Johnson & Johnson will pay New York State more than $230 million in a settlement that also ensures the company will permanently get out of the opioid business in the United States, the state attorney general’s office announced on Saturday.
The settlement comes at a time when the opioid industry is facing over 3,000 lawsuits across the nation for its contribution to an epidemic of prescription and street opioid abuse that has killed more than 800,000 Americans in the last 20 years, according to the United States Centers for Disease Control and Prevention.
And it came just days before opening arguments in a sweeping New York trial in which the company was to be a defendant. That trial will be the first of its kind to go before a jury, and the first targeting the entire opioid supply chain, from the drugmakers who manufactured the pills, to the distributors that supplied them, and a pharmacy chain that filled prescriptions for them.
“The opioid epidemic has wreaked havoc on countless communities across New York state and the rest of the nation, leaving millions still addicted to dangerous and deadly opioids,” Attorney General Letitia James said in a statement. “Johnson & Johnson helped fuel this fire, but today they’re committing to leaving the opioid business — not only in New York, but across the entire country.”
Johnson & Johnson, the parent company of Janssen Pharmaceutical Companies, which was set to be one of the defendants in the New York trial, will also pay an additional $33 million as reimbursement for New York’s attorney fees and costs. The company will make payments over nine years.
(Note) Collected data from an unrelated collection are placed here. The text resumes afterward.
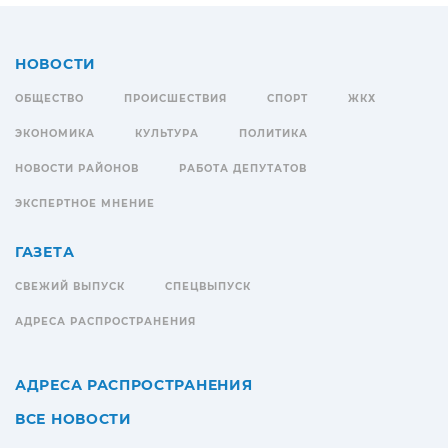
НОВОСТИ
ОБЩЕСТВО
ПРОИСШЕСТВИЯ
СПОРТ
ЖКХ
ЭКОНОМИКА
КУЛЬТУРА
ПОЛИТИКА
НОВОСТИ РАЙОНОВ
РАБОТА ДЕПУТАТОВ
ЭКСПЕРТНОЕ МНЕНИЕ
ГАЗЕТА
СВЕЖИЙ ВЫПУСК
СПЕЦВЫПУСК
АДРЕСА РАСПРОСТРАНЕНИЯ
АДРЕСА РАСПРОСТРАНЕНИЯ
ВСЕ НОВОСТИ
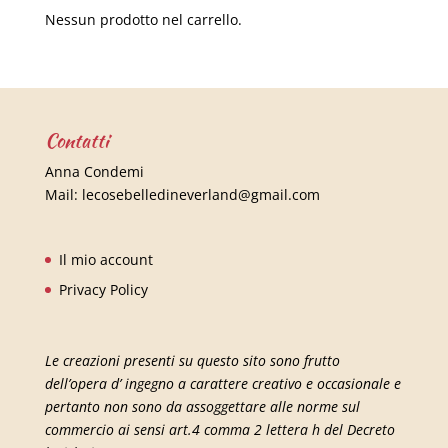
Nessun prodotto nel carrello.
Contatti
Anna Condemi
Mail:
lecosebelledineverland@gmail.com
Il mio account
Privacy Policy
Le creazioni presenti su questo sito sono frutto
dell’opera d’ ingegno a carattere creativo e occasionale e
pertanto non sono da assoggettare alle norme sul
commercio ai sensi art.4 comma 2 lettera h del Decreto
With the settlement, the company is no longer part of the New York trial.
The money is not intended to compensate people harmed by the opioid crisis, but rather for what is known as abatement, mitigating the harm, and preventing future crises, such as education and addiction treatment.
In a statement, the company said that the settlement was not an admission of liability or wrongdoing, and that “the company’s actions relating to the marketing and promotion of important prescription pain medications were appropriate and responsible.”
The drugs that Janssen developed included a fentanyl patch and a tablet that was crush-resistant, marketed under names like Duragesic and Nucynta, which, according to Johnson & Johnson, accounted for less than one percent of total opioid prescriptions in the United States.
In 2015, Janssen ceased marketing its opioid medications. Last year, it discontinued its prescription pain medications in the United States. Johnson & Johnson and its related divisions remain defendants in other opioid lawsuits around the country.
The sprawling opioid case about to begin in New York was brought jointly by the attorney general and Nassau and Suffolk Counties on Long Island. In August 2019, a judge in Oklahoma ordered Johnson & Johnson to pay the state $465 million, after it was found responsible for the public nuisance wrought by the epidemic of opioid addiction in that state.